[Collected data]
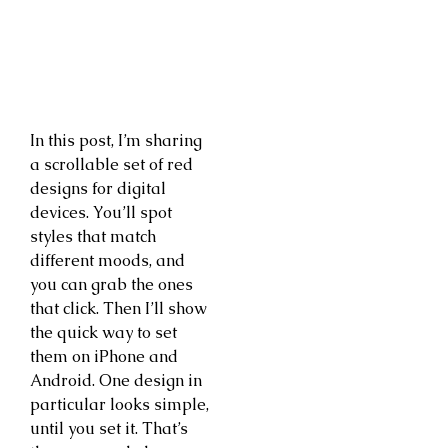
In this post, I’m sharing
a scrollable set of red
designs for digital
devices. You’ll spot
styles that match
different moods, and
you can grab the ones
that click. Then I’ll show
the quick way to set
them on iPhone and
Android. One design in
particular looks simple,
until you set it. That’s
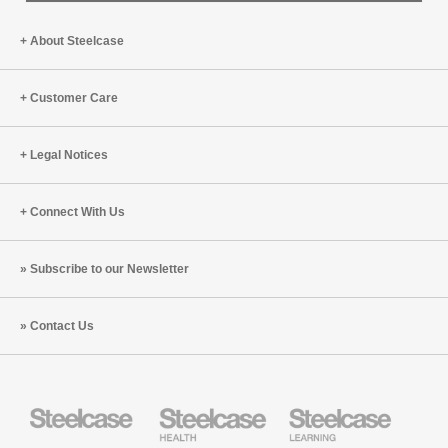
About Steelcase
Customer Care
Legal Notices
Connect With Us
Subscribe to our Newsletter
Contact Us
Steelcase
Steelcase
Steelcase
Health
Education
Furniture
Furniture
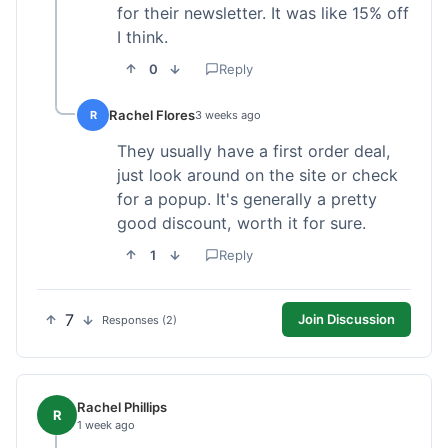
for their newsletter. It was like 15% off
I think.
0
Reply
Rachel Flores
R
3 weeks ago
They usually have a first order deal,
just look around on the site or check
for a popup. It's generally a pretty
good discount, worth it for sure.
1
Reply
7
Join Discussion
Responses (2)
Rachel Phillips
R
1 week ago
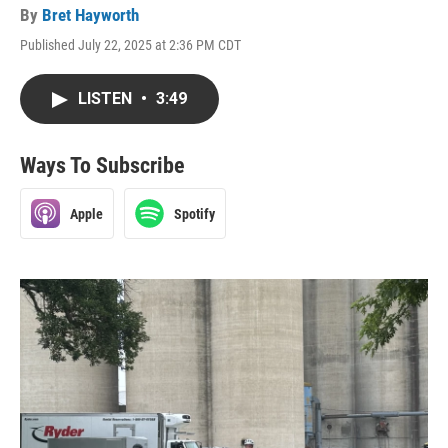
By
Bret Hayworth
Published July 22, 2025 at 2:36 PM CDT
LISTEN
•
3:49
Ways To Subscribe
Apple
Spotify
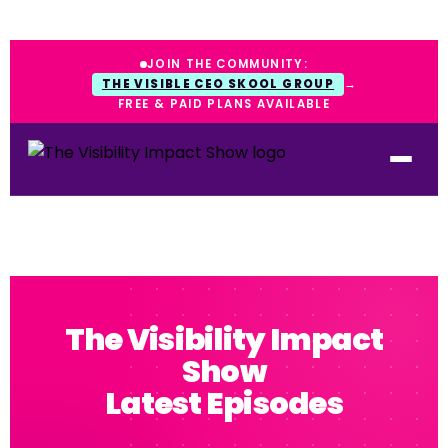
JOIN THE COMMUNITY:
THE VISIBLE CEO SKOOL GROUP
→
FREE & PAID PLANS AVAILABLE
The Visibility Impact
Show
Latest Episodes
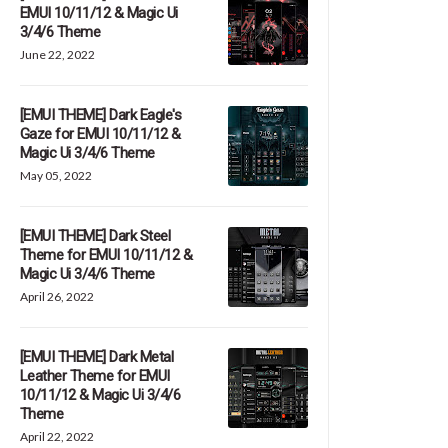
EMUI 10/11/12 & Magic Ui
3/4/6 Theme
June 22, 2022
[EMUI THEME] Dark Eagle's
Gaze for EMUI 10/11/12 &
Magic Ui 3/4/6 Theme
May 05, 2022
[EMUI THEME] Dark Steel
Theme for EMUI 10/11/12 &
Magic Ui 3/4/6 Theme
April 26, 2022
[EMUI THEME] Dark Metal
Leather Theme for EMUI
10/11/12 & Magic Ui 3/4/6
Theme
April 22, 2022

--

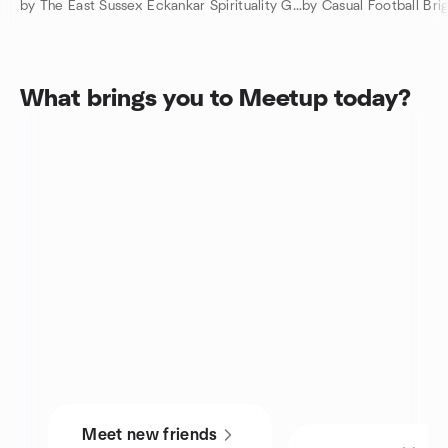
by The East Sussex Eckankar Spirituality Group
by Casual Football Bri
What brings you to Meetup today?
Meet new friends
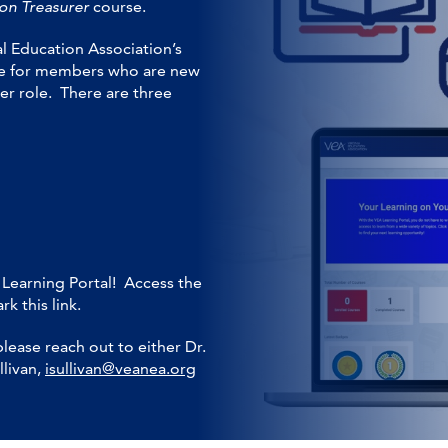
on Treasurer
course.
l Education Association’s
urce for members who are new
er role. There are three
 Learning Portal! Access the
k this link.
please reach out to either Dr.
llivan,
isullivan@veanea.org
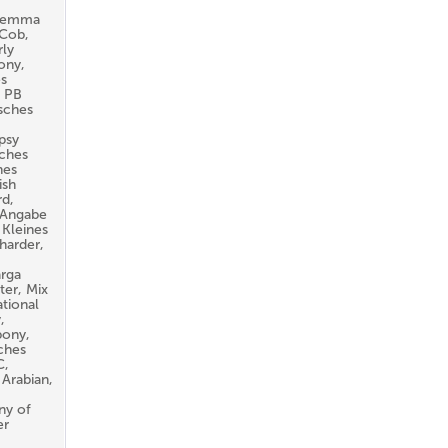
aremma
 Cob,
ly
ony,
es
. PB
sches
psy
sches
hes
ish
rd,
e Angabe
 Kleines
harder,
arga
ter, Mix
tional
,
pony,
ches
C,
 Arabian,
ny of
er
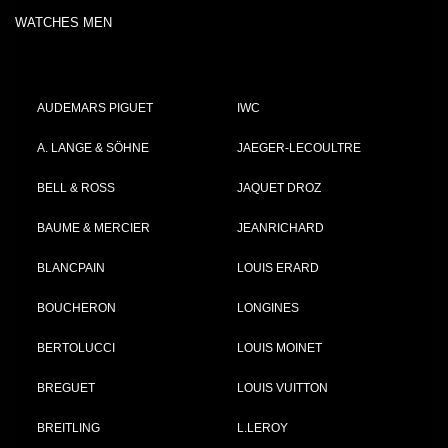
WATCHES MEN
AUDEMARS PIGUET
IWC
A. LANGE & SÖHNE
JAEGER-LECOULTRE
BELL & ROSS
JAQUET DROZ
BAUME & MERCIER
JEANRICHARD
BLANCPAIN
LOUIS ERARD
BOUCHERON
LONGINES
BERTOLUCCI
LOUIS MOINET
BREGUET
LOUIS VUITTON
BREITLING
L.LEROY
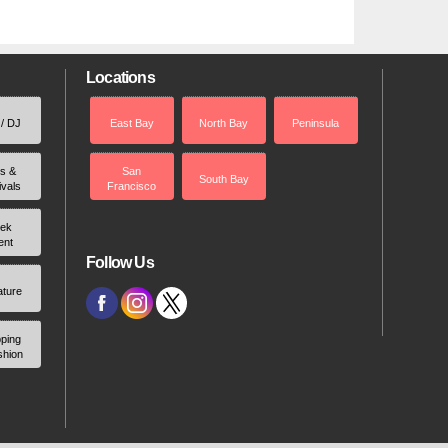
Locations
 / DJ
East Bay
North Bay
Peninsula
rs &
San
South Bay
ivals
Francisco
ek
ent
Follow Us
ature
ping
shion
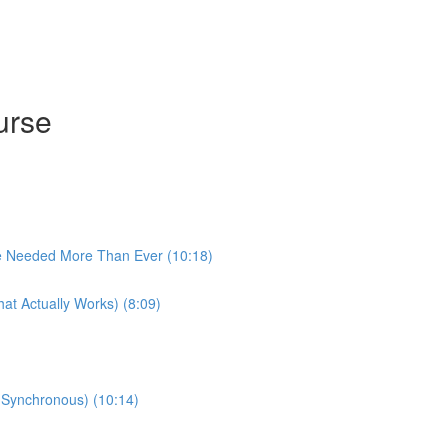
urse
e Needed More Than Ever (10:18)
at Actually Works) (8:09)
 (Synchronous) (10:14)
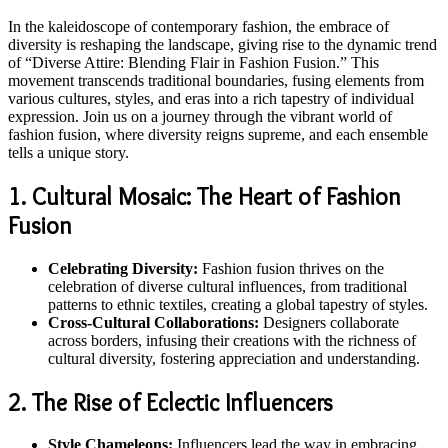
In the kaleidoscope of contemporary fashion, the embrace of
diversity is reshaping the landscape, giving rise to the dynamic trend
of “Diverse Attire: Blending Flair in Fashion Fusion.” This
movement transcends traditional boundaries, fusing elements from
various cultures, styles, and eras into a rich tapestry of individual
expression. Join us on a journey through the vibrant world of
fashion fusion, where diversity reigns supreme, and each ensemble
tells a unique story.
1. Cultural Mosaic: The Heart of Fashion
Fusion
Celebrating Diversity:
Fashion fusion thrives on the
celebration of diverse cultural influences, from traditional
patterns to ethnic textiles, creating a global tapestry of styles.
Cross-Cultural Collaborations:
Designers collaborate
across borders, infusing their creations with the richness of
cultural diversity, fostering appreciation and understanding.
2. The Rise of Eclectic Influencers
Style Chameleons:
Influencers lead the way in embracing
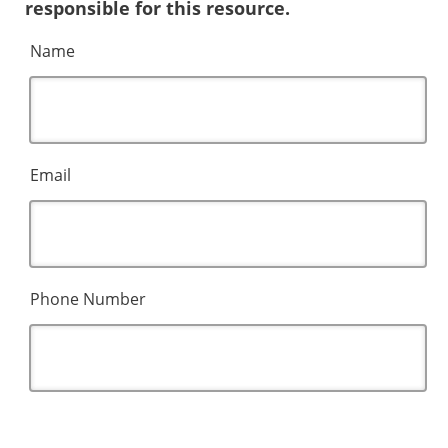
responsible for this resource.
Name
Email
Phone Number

(PROBLEM TO WORK ON): Beginning with the line above that contains "In this post, I’m sharing" and finishing with the line that contains "10/11/12 & Magic Ui 3/4/6", print those lines exactly and only. Skip all pictures.

(REPLY):
In this post, I’m sharing
a scrollable set of red
designs for digital
devices. You’ll spot
styles that match
different moods, and
you can grab the ones
that click. Then I’ll show
the quick way to set
them on iPhone and
Android. One design in
particular looks simple,
until you set it. That’s
About Steelcase
Customer Care
Legal Notices
Connect With Us
Subscribe to our Newsletter
Contact Us
Steelcase
Steelcase
Steelcase
Health
Education
Furniture
Furniture
for their newsletter. It was like 15% off
I think.
0
Reply
Rachel Flores
R
3 weeks ago
They usually have a first order deal,
just look around on the site or check
for a popup. It's generally a pretty
good discount, worth it for sure.
1
Reply
7
Join Discussion
Responses (2)
Rachel Phillips
R
1 week ago
By
Bret Hayworth
Published July 22, 2025 at 2:36 PM CDT
LISTEN
•
3:49
Ways To Subscribe
Apple
Spotify
JOIN THE COMMUNITY:
THE VISIBLE CEO SKOOL GROUP
→
FREE & PAID PLANS AVAILABLE
The Visibility Impact
Show
Latest Episodes
EMUI 10/11/12 & Magic Ui
3/4/6 Theme
June 22, 2022
[EMUI THEME] Dark Eagle's
Gaze for EMUI 10/11/12 &
Magic Ui 3/4/6 Theme
May 05, 2022
[EMUI THEME] Dark Steel
Theme for EMUI 10/11/12 &
Magic Ui 3/4/6 Theme
April 26, 2022
[EMUI THEME] Dark Metal
Leather Theme for EMUI
10/11/12 & Magic Ui 3/4/6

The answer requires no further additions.